Any suggestions will be appreciated
If I make the x_axis in an increasing order I get this result [Day 1 – 3 of Hour 14]:
If I use the timestamp as x_axis I get this result [Day 1 – 3 of Hour 14]:
My aim is to detect Outliers in my data and the data is vehicular traffic data
– It is contextual. That is the reason I am selecting 4 similar days of the same hour for this example.
My main question is am I losing any information if I do it the first way I mentioned? That is, the x_axis in increasing order from 1-n
because using timestamp
gives me bizzart results.
Is there a better way to do it?
Best Answer
Your question would benefit from more explanation regarding the data as well as the target. I am not certain whether I fully understand your question, but i will summarize my thoughts to your problem.
It seems you wish to work on the task of time-series clustering.
1) Using DBSCAN:
- You did not specify the dissimilarity measure that you are using. The quality of the clustering results strongly depends on the measure you choose to compare the time-series. A standard measure to use would be Euclidean Distance, yet the are quite a few reasons why not to use Euclidean Distance on time-series best explained here by Eamon Keogh (This is a link to one of his tutorials on time-series analysis).
- Although DBSCAN is quiet a wonderful algorithm, it is highly sensitive to its parameters. Therefore I would suggest to firstly use simpler algorithms. You can find alternatives here.

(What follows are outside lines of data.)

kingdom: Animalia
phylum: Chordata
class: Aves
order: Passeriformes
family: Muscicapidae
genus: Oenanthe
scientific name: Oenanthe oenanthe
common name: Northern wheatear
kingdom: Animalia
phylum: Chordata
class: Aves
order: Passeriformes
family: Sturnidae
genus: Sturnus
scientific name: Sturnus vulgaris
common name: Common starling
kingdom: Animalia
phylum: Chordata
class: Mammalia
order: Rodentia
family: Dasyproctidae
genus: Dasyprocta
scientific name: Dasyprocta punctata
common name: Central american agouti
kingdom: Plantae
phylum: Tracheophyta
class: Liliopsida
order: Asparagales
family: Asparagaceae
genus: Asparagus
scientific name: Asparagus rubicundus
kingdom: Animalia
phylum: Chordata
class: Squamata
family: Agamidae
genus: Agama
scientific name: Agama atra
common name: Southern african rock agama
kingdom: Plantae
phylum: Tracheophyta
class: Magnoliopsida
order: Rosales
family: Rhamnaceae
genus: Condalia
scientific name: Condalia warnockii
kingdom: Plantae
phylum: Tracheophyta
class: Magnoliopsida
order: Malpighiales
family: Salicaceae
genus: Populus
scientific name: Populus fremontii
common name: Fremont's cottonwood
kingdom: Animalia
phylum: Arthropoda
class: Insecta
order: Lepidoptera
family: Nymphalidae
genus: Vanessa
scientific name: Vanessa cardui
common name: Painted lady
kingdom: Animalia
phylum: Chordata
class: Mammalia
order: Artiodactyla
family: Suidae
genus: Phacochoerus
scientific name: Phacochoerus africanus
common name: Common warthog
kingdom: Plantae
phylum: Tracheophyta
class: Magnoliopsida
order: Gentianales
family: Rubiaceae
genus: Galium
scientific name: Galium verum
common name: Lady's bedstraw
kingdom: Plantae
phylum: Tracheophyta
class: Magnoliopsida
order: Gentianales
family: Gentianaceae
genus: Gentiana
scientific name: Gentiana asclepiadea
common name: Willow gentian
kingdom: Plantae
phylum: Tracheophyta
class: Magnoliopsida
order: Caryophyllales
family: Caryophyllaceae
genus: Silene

2) Time-series clustering: You can cluster time-series either directly on the time-series data using dissimilarity measures such as Dynamic Time Warping (DTW) or you can transform your time-series into a feature space (such as mean, max, min, kurtosis, skewness per dimension) and use Euclidean Distance in the feature space. The choice of relevant/appropriate features depends on the nature of the data – which you did not specify.
If you wish to get more specific answers, please plot some time-series, explain what sort of clusters you expect and describe the origin of your data.